O nedenle; girizgah kısa tutulmuş, ülkenin bir şirketmiş gibi
yönetilmesini salık veren lidere cevap niyetine ‘neoliberal
politikaların yol açtığı krizler’ hatırlatılmıştı.
O nedenle; normal şartlarda bir saatlik bir destan anlatısı
çıkaracağı Kobane direnişi bir kelimeyle geçilmiş, ‘Eşme ruhu’na
odaklanılmıştı.
‘Eşme ruhu’ nedir?
Süleyman Şah Türbesi’nin yeri bir geceyarısı operasyonuyla
Suriye’de Kürtlerin kontrol ettiği Eşme’ye alınmıştı. Yine Türkiye
yetkililerin de kabul ettiği gibi PYD’ye bağlı silahlı YPG
güçlerinin işbirliği ve eşliği ile bu mümkün olmuştu.
Öyleyse Öcalan ‘Eşme ruhu’nu bu mesaja koyarak ‘Birlikte çalışırsak
Ortadoğu’da güvenliği sağlarız’
Bir de aslında görünen en önemli ifade olarak PKK’ye silah
bırakılması için kongre çağrısı yapmış olması var.
Başta da söylediğim gibi, mektubun tamamında olduğu gibi bu
bölümünde de PKK’ye, Kürtlere ya da Türklere birşey söylemiyor,
hitabını devlete doğrultuyor.
Bu kongrenin ‘parlamento üyeleri ve İzleme Heyetinden’ kişilerin
oluşturduğu bir Hakikat ve Yüzleşme komisyonu oluştuktan sonra ve
hükümetle vardıkları/varacakları ‘ilkesel mutabakat’ bu komisyon
tarafından onaylandıktan sonra toplanacağını söylüyor. Hemen
ardından gelen Türkiye halklarının ‘eşit anayasal yurttaşlık’

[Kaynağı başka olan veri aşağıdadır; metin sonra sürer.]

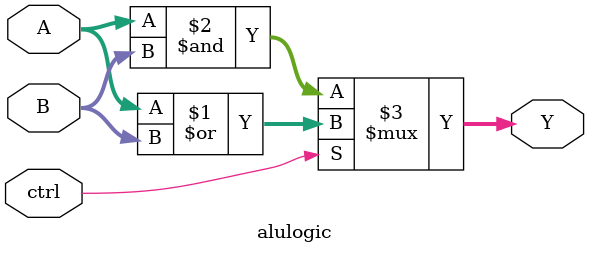
<source format=v>
`timescale 1ns/1ps

module alulogic (
  input  [31:0] A,
  input  [31:0] B,
  input  [0:0]  ctrl, // 0 = AND, 1 = OR
  output [31:0] Y
);

  // Logic unit with canonical delay #1
  assign #1 Y = (ctrl ? (A | B) : (A & B));

endmodule

</source>
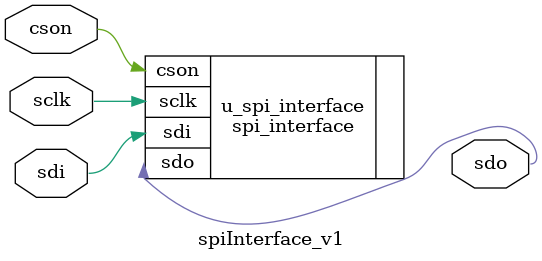
<source format=v>

module spiInterface_v1(
    sclk,
    sdo,
    cson,
    sdi
);

input sclk;
output sdo;
input cson;
input sdi;

spi_interface u_spi_interface (
        .sclk (sclk),
        .sdo (sdo),
        .cson (cson),
        .sdi (sdi)
);

endmodule

// ============================================================
//                  spiInterface Setting
//
// Warning: This part is read by Fuxi, please don't modify it.
// ============================================================
// Device          : H1D03N0L144C7
// Module          : spiInterface_v1
// IP core         : spiInterface
// IP Version      : 1

// Simulation Files: 
// Synthesis Files : 

</source>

içerisinde kardeşçe yaşamasından söz etmesi de takdir edersiniz ki
‘yeni anayasa’ talebini yinelemesi anlamına geliyor.
28 Şubat 2014’te Dolmabahçe’de hükümet üyeleri ve İmralı heyetine
giden HDP vekillerinin bir arada bir toplantı düzenlemesi hükümetin
siyasi olarak süreçte varlığını alenileştirmesi açısından önemli ve
umut vericiydi. Sırf bu toplantıyı veri olarak alırsak, Öcalan’ın
silah bırakma kongresinin toplanması için öne sürdüğü şartların bir
biçimde yerine gelebileceğini düşünebilirdik.